Babe Didrickson Zaharias
“The Babe” is widely considered the greatest female athlete of the 20th century. Golf was her second hall of fame career, coming after Olympic glory in track and field. After playing in the Fort Worth Women’s Open in 1935, she entered the Texas Amateur Championship as her first major amateur championship. Didrickson tied Betty Jameson for the second seed in the qualifying round, both shooting 85 at River Oaks Country Club. She advanced through her match play bracket and went on the face Peggy Chandler in the final match. In front of an estimated 2,000 fans, Babe used booming drives to claim the title 2 up.
Her plans were then to compete in the Women’s Southern Amateur Championship and then vie for the U.S. Women’s Amateur Championship. However, her application to the Southern Championship was declined after she was declared ineligible due to her previous professional sports affiliations. After much national controversy and enduring a three-year wait, she was reinstated as an amateur. She went on to win the 1946 US Women’s Amateur Championship, become the first American to win the British Women’s Amateur, and generally dominate golf. She turned pro and went on to win the 1948 and 1950 US Women’s Open and then joined fellow Texans Betty Jameson and Bettye Danoff, and 10 others in forming the Ladies Professional Golf Association.
After much professional success and a battle with cancer, Didrickson Zaharias passed away in 1956. The W.T.G.A. founded a charity event in her honor to be contested on the day before the opening round of the Women’s State Amateur.

SUPPLIED RECORDS
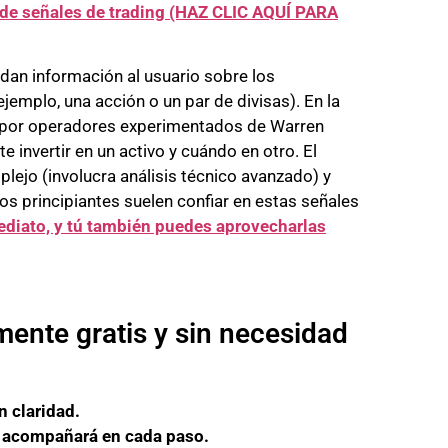
 de señales de trading (HAZ CLIC AQUÍ PARA
dan información al usuario sobre los
emplo, una acción o un par de divisas). En la
s por operadores experimentados de Warren
invertir en un activo y cuándo en otro. El
lejo (involucra análisis técnico avanzado) y
os principiantes suelen confiar en estas señales
diato, y tú también puedes aprovecharlas
ente gratis y sin necesidad
n claridad.
e acompañará en cada paso.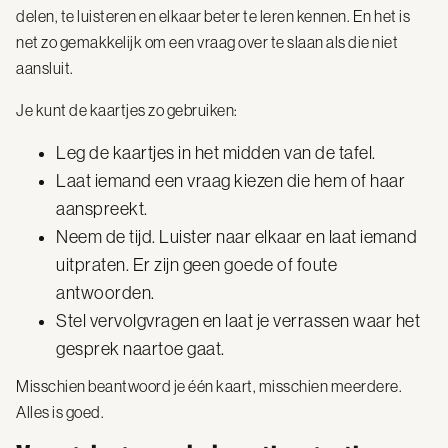
delen, te luisteren en elkaar beter te leren kennen. En het is
net zo gemakkelijk om een vraag over te slaan als die niet
aansluit.
Je kunt de kaartjes zo gebruiken:
Leg de kaartjes in het midden van de tafel.
Laat iemand een vraag kiezen die hem of haar
aanspreekt.
Neem de tijd. Luister naar elkaar en laat iemand
uitpraten. Er zijn geen goede of foute
antwoorden.
Stel vervolgvragen en laat je verrassen waar het
gesprek naartoe gaat.
Misschien beantwoord je één kaart, misschien meerdere.
Alles is goed.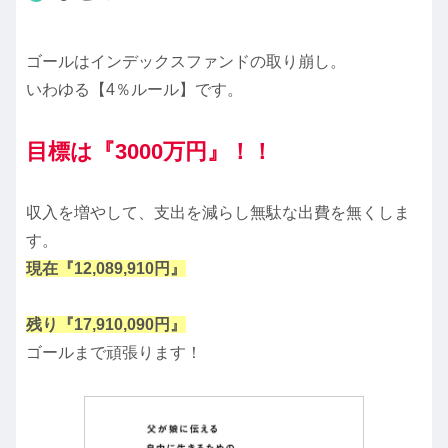
ゴールはインデックスファンドの取り崩し。
いわゆる【4％ルール】です。
目標は『3000万円』！！
収入を増やして、支出を減らし無駄な出費を無くしま
す。
現在『12,089,910円』
残り『17,910,090円』
ゴールまで頑張ります！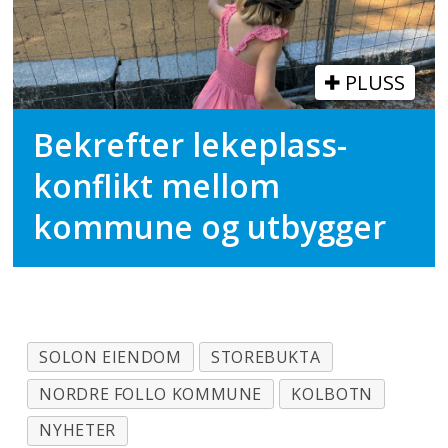
PLUSS
Bekrefter lekeplass-
konflikt mellom
kommune og utbygger
SOLON EIENDOM
STOREBUKTA
NORDRE FOLLO KOMMUNE
KOLBOTN
NYHETER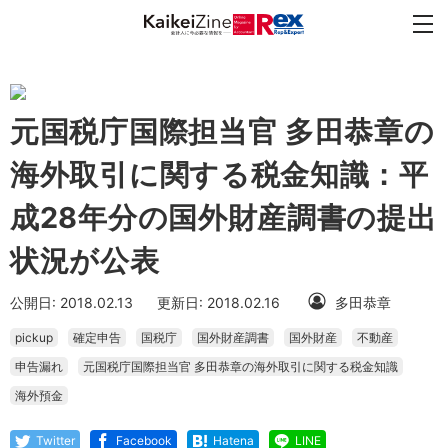
元国税庁国際担当官 多田恭章の
海外取引に関する税金知識：平
成28年分の国外財産調書の提出
状況が公表
公開日: 2018.02.13
更新日: 2018.02.16
多田恭章
pickup
確定申告
国税庁
国外財産調書
国外財産
不動産
申告漏れ
元国税庁国際担当官 多田恭章の海外取引に関する税金知識
海外預金
Twitter
Facebook
Hatena
LINE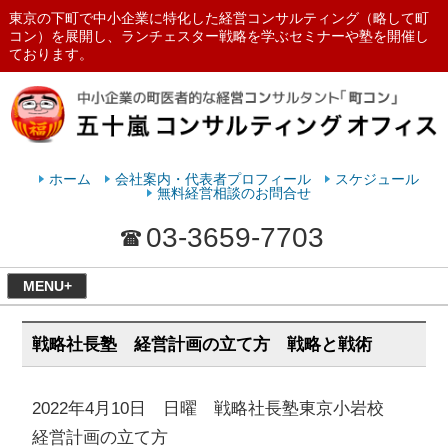
東京の下町で中小企業に特化した経営コンサルティング（略して町
コン）を展開し、ランチェスター戦略を学ぶセミナーや塾を開催し
ております。
ランチェスターの法則を学ぶなら
五十嵐コンサルティングオフィス
ホーム
会社案内・代表者プロフィール
スケジュール
無料経営相談のお問合せ
03-3659-7703
MENU+
戦略社長塾 経営計画の立て方 戦略と戦術
2022年4月10日 日曜 戦略社長塾東京小岩校
経営計画の立て方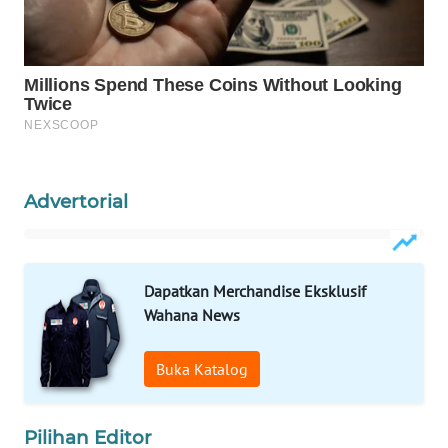
WAHANA
LISTRIK
WAHANA
TRAVEL
WAHANA
Advertorial
TV
WAHANANEWS
ID
Dapatkan Merchandise Eksklusif
Wahana News
WAHANANEWS
CO ID
Buka Katalog
WAHANANEWS
Pilihan Editor
NET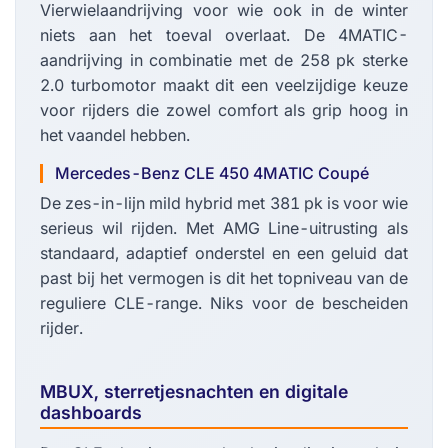
Vierwielaandrijving voor wie ook in de winter
niets aan het toeval overlaat. De 4MATIC-
aandrijving in combinatie met de 258 pk sterke
2.0 turbomotor maakt dit een veelzijdige keuze
voor rijders die zowel comfort als grip hoog in
het vaandel hebben.
Mercedes-Benz CLE 450 4MATIC Coupé
De zes-in-lijn mild hybrid met 381 pk is voor wie
serieus wil rijden. Met AMG Line-uitrusting als
standaard, adaptief onderstel en een geluid dat
past bij het vermogen is dit het topniveau van de
reguliere CLE-range. Niks voor de bescheiden
rijder.
MBUX, sterretjesnachten en digitale
dashboards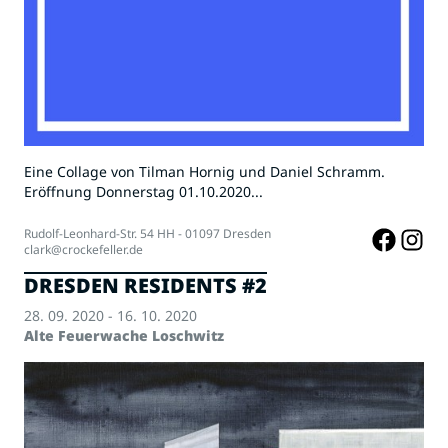
Eine Collage von Tilman Hornig und Daniel Schramm.
Eröffnung Donnerstag 01.10.2020...
Rudolf-Leonhard-Str. 54 HH - 01097 Dresden
clark@crockefeller.de
DRESDEN RESIDENTS #2
28. 09. 2020 - 16. 10. 2020
Alte Feuerwache Loschwitz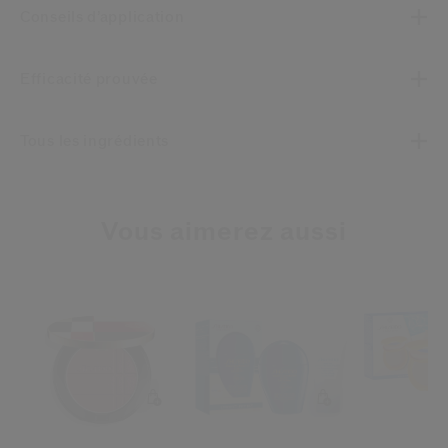
Conseils d’application
Efficacité prouvée
Tous les ingrédients
Vous aimerez aussi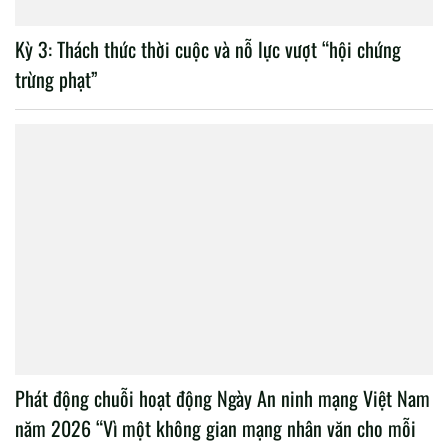
Kỳ 3: Thách thức thời cuộc và nỗ lực vượt “hội chứng
trừng phạt”
Phát động chuỗi hoạt động Ngày An ninh mạng Việt Nam
năm 2026 “Vì một không gian mạng nhân văn cho mỗi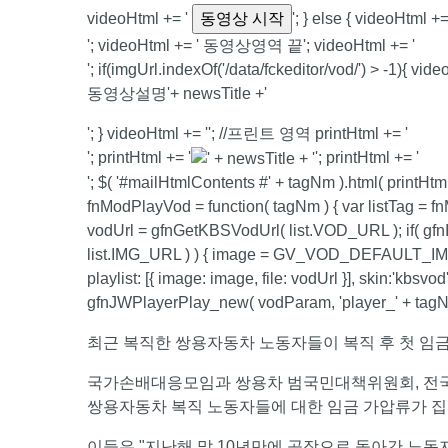
videoHtml += '
동영상 시작
'; } else { videoHtml +=
'; videoHtml += '
동영상영역 끝
'; videoHtml += '
'; if(imgUrl.indexOf('/data/fckeditor/vod/') > -1){ vide
동영상설명
'+ newsTitle +'
'; } videoHtml += ''; //프린트 영역 printHtml += '
'; printHtml += '
'; printHtml += '
'; $( '#mailHtmlContents #' + tagNm ).html( printHtml
fnModPlayVod = function( tagNm ) { var listTag = fn
vodUrl = gfnGetKBSVodUrl( list.VOD_URL ); if( gfnIs
list.IMG_URL ) ) { image = GV_VOD_DEFAULT_IMG; 
playlist: [{ image: image, file: vodUrl }], skin:'kbsv
gfnJWPlayerPlay_new( vodParam, 'player_' + ta
최근 복직한 쌍용자동차 노동자들이 복직 후 첫 임
국가손배대응모임과 쌍용차 범국민대책위원회, 전국금
쌍용자동차 복직 노동자들에 대한 임금 가압류가 집
이들은 "지난해 말 10년만에 공장으로 돌아간 노동자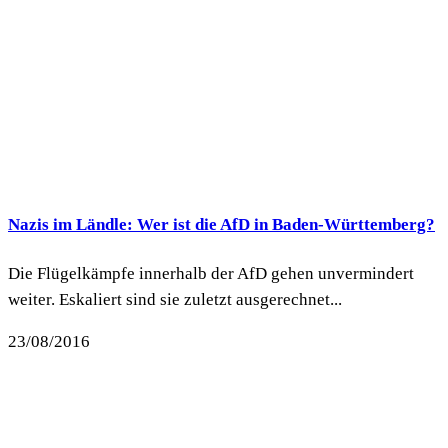
Nazis im Ländle: Wer ist die AfD in Baden-Württemberg?
Die Flügelkämpfe innerhalb der AfD gehen unvermindert
weiter. Eskaliert sind sie zuletzt ausgerechnet...
23/08/2016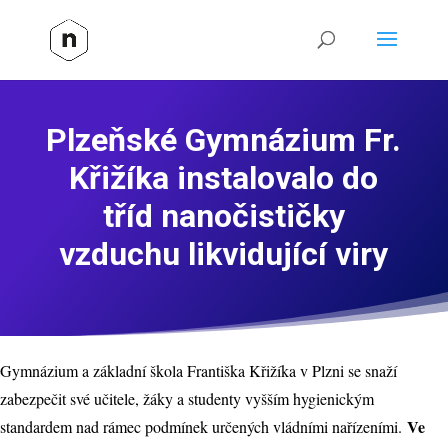
Plzeňské Gymnázium Fr.
Křižíka instalovalo do
tříd nanočističky
vzduchu likvidující viry
Gymnázium a základní škola Františka Křižíka v Plzni se snaží
zabezpečit své učitele, žáky a studenty vyšším hygienickým
Ve
standardem nad rámec podmínek určených vládními nařízeními.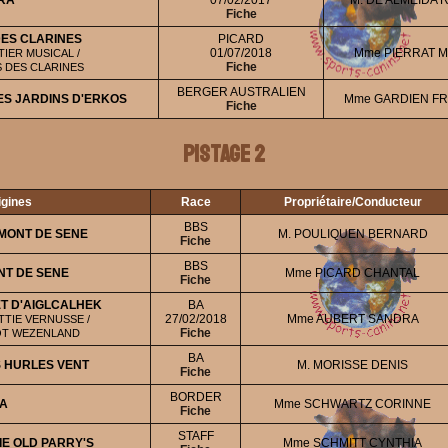
RA
07/02/2017
M. DE ALMEIDA 
Fiche
DES CLARINES
PICARD
01/07/2018
Mme PIERRAT 
IER MUSICAL /
Fiche
 DES CLARINES
BERGER AUSTRALIEN
ES JARDINS D'ERKOS
Mme GARDIEN F
Fiche
Pistage 2
igines
Race
Propriétaire/Conducteur
BBS
MONT DE SENE
M. POULIQUEN BERNARD
Fiche
BBS
NT DE SENE
Mme PICARD CHANTAL
Fiche
ET D'AIGLCALHEK
BA
27/02/2018
Mme AUBERT SANDRA
TTIE VERNUSSE /
Fiche
OT WEZENLAND
BA
S HURLES VENT
M. MORISSE DENIS
Fiche
BORDER
A
Mme SCHWARTZ CORINNE
Fiche
STAFF
IE OLD PARRY'S
Mme SCHMITT CYNTHIA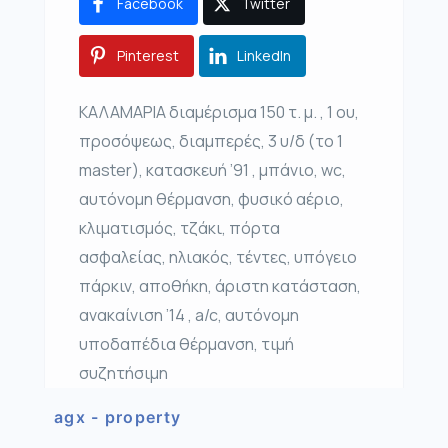
Facebook
Twitter
Pinterest
LinkedIn
ΚΑΛΑΜΑΡΙΑ διαμέρισμα 150 τ. μ. , 1 ου,
προσόψεως, διαμπερές, 3 υ/δ (το 1
master), κατασκευή ’91 , μπάνιο, wc,
αυτόνομη θέρμανση, φυσικό αέριο,
κλιματισμός, τζάκι, πόρτα
ασφαλείας, ηλιακός, τέντες, υπόγειο
πάρκιν, αποθήκη, άριστη κατάσταση,
ανακαίνιση ’14 , a/c, αυτόνομη
υποδαπέδια θέρμανση, τιμή
συζητήσιμη
agx - property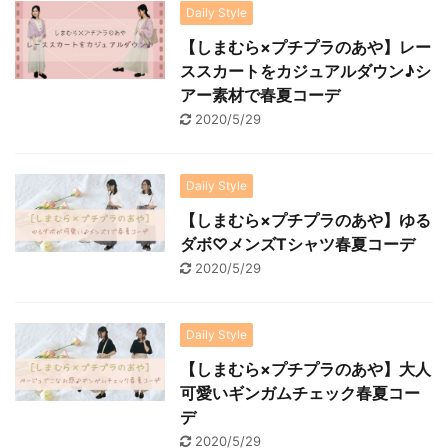
Daily Style
【しまむら×プチプラのあや】レー
ススカートをカジュアルダウン♪シ
アー素材で春夏コーデ
2020/5/29
Daily Style
【しまむら×プチプラのあや】ゆる
ダボ♡メンズTシャツ春夏コーデ
2020/5/29
Daily Style
【しまむら×プチプラのあや】大人
可愛いギンガムチェック春夏コー
デ
2020/5/29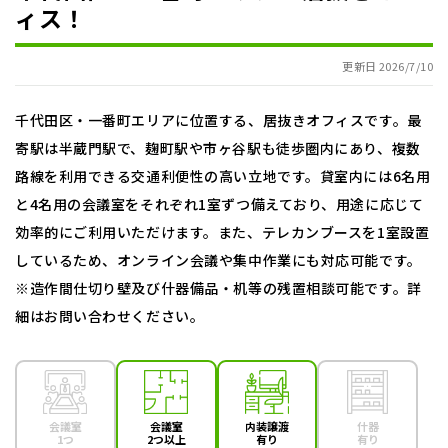
ィス！
更新日 2026/7/10
千代田区・一番町エリアに位置する、居抜きオフィスです。最
寄駅は半蔵門駅で、麹町駅や市ヶ谷駅も徒歩圏内にあり、複数
路線を利用できる交通利便性の高い立地です。貸室内には6名用
と4名用の会議室をそれぞれ1室ずつ備えており、用途に応じて
効率的にご利用いただけます。また、テレカンブースを1室設置
しているため、オンライン会議や集中作業にも対応可能です。
※造作間仕切り壁及び什器備品・机等の残置相談可能です。詳
細はお問い合わせください。
会議室
会議室
内装譲渡
什器
1つ
2つ以上
有り
有り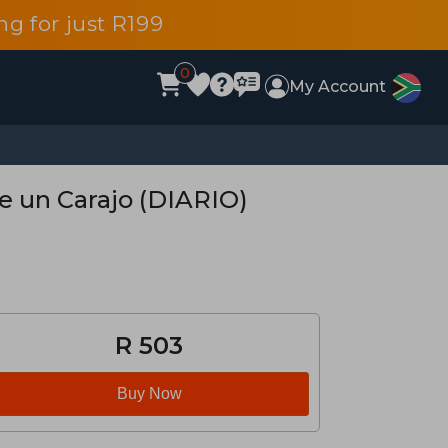
g for just R199
0
My Account
te un Carajo (DIARIO)
R 503
Buy Now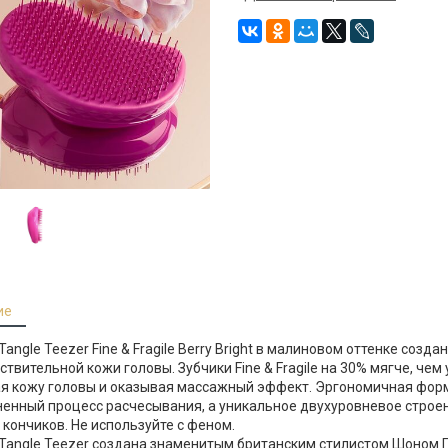
ие
Tangle Teezer Fine & Fragile Berry Bright в малиновом оттенке созд
ствительной кожи головы. Зубчики Fine & Fragile на 30% мягче, чем
я кожу головы и оказывая массажный эффект. Эргономичная форм
енный процесс расчесывания, а уникальное двухуровневое строен
 кончиков. Не используйте с феном.
Tangle Teezer создана знаменитым британским стилистом Шоном П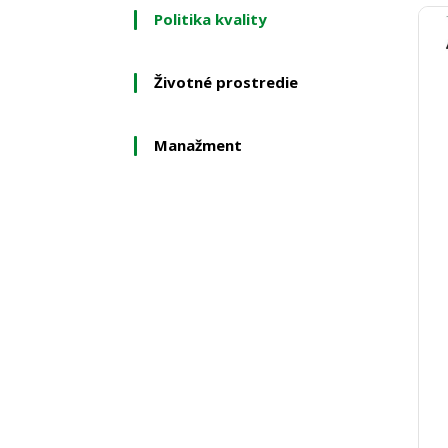
Politika kvality
Životné prostredie
Manažment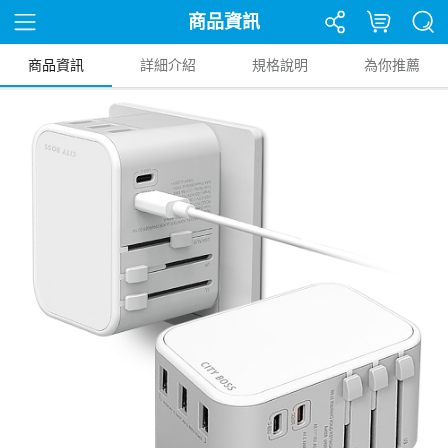
商品資訊
商品資訊
詳細介紹
規格說明
為你推薦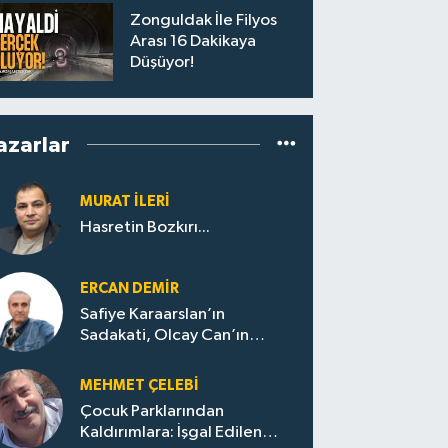
Zonguldak İle Filyos
Arası 16 Dakikaya
Düşüyor!
azarlar
MURAT İLERI
Hasretin Bozkırı...
ERCAN DEMIR
Safiye Karaarslan’ın
Sadakati, Olcay Can’ın
Hamlesi. CHP’nin
Zonguldak’ta Yeni Dönemi..
MEHMET ÇELEBI
Çocuk Parklarından
Kaldırımlara: İşgal Edilen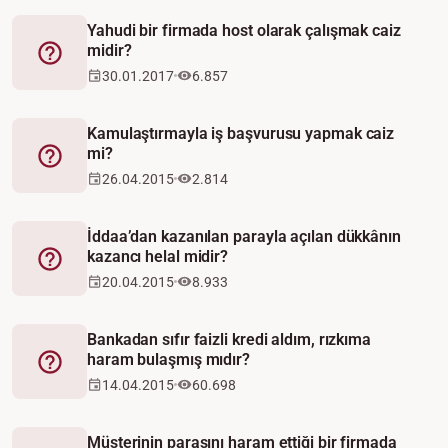
Yahudi bir firmada host olarak çalışmak caiz
midir?
Fetva
30.01.2017
6.857
Kamulaştırmayla iş başvurusu yapmak caiz
mi?
Fetva
26.04.2015
2.814
İddaa’dan kazanılan parayla açılan dükkânın
kazancı helal midir?
Fetva
20.04.2015
8.933
Bankadan sıfır faizli kredi aldım, rızkıma
haram bulaşmış mıdır?
Fetva
14.04.2015
60.698
Müşterinin parasını haram ettiği bir firmada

TASK GOAL
Translate this sentence from the Zaharias profile into Spanish: "Golf was her second hall of fame career, coming after Olympic glory in track and field." The items have no connection to the Zaharias profile.

EXERCISE RESULT
El golf fue su segunda carrera digna del Salón de la Fama, tras la gloria olímpica en el atletismo.